2697 Igor Babaev	2009-02-12
      Fixed bug #42593.
      The method JOIN_CACHE_BKA_UNIQUE::join_matching_record
      calls JOIN_CACHE_BKA::init_join_matching_records that
      calls the handler function multi_range_read_init.
      The code before the fix erroneously always passed numbers
      of records in the join buffer as the third parameter for
      the call of multi_range_read_init.

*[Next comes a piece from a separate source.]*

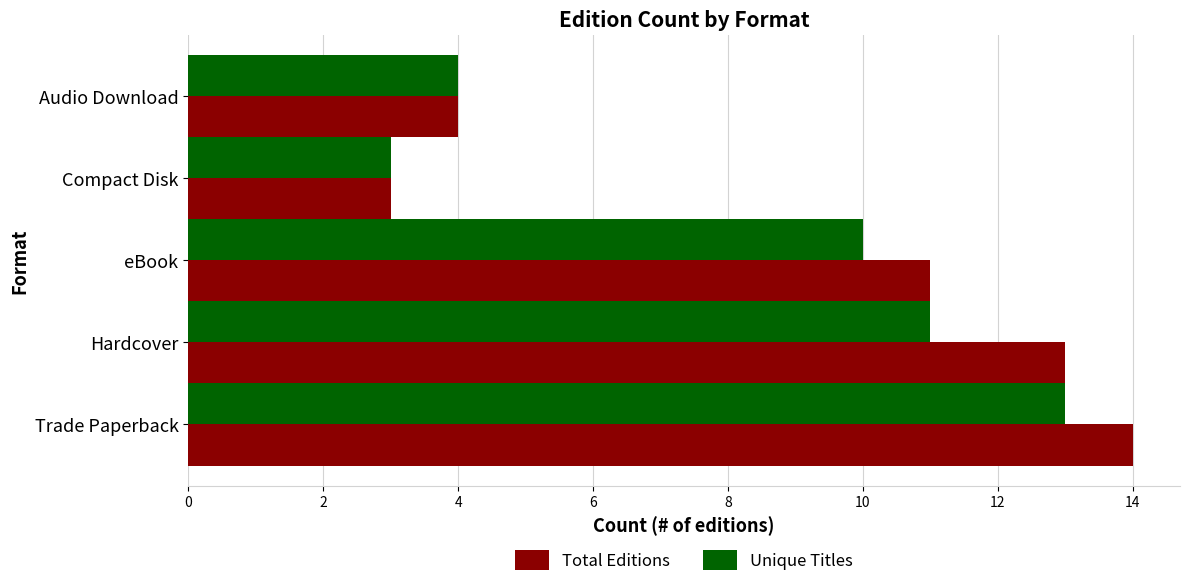

List the series in order of their overall mean, lowest first.

Unique Titles, Total Editions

Yet this parameter
      must specify the number of ranges passed to the MRR 
      interface for processing. If a join cache of the type 
      JOIN_CACHE_BKA_UNIQUE is employed the number of distinct
      keys occurred in the records from the join buffer must
      be passed as the required number of ranges to the function
      multi_range_read_init. 
      Currently only the NDB implementation of the
      multi_range_read_init handler function really uses
      the expected number of ranges.
[16 Feb 2009 18:08] Bugs System
Pushed into 6.0.10-alpha (revid:alik@sun.com-20090216180446-dl1xovi02kbd2fgn) (version source revid:igor@mysql.com-20090213055616-8jruyhpluecmv2b8) (merge vers: 6.0.10-alpha) (pib:6)

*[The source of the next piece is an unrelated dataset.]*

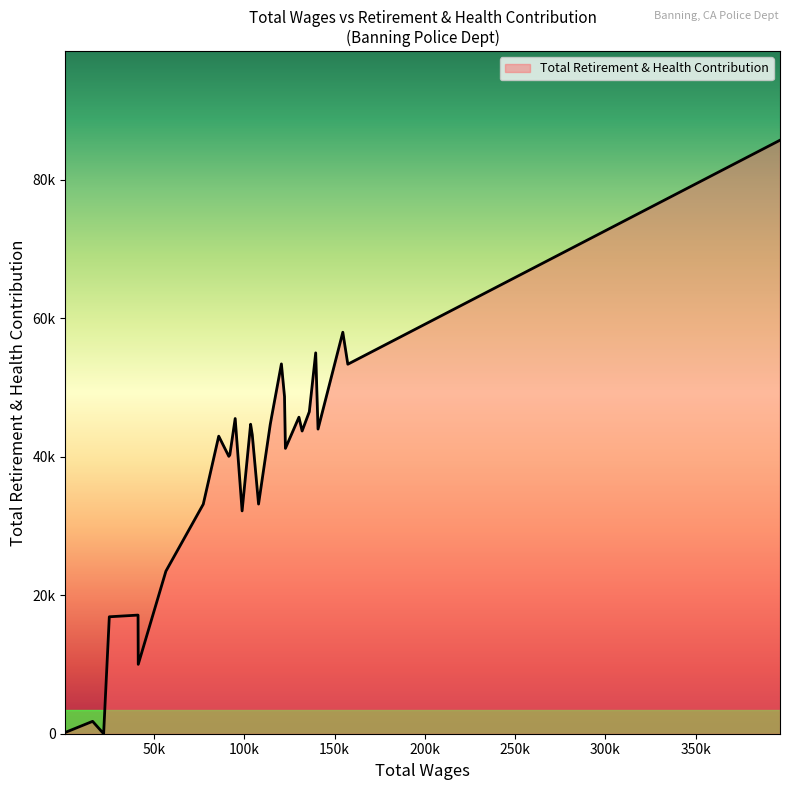

Which category has the highest value across all series?

396648.0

[24 Feb 2009 0:54] Paul DuBois
Noted in 6.0.10 changelog.

For the batched-key access method, numbers of records were being
specified rather than numbers of ranges.
[16 Aug 2010 6:34] Bugs System
Pushed into mysql-next-mr (revid:alik@sun.com-20100816062819-bluwgdq8q4xysmlg) (version source revid:alik@sun.com-20100816062612-enatdwnv809iw3s9) (pib:20)
[13 Nov 2010 16:22] Bugs System
Pushed into mysql-trunk 5.6.99-m5 (revid:alexander.nozdrin@oracle.com-20101113155825-czmva9kg4n31anmu) (version source revid:vasil.dimov@oracle.com-20100629074804-359l9m9gniauxr94) (merge vers: 5.6.99-m4) (pib:21)
[23 Nov 2010 2:50] Paul DuBois
Bug does not appear in any released 5.6.x version. No 5.6.1 changelog entry needed.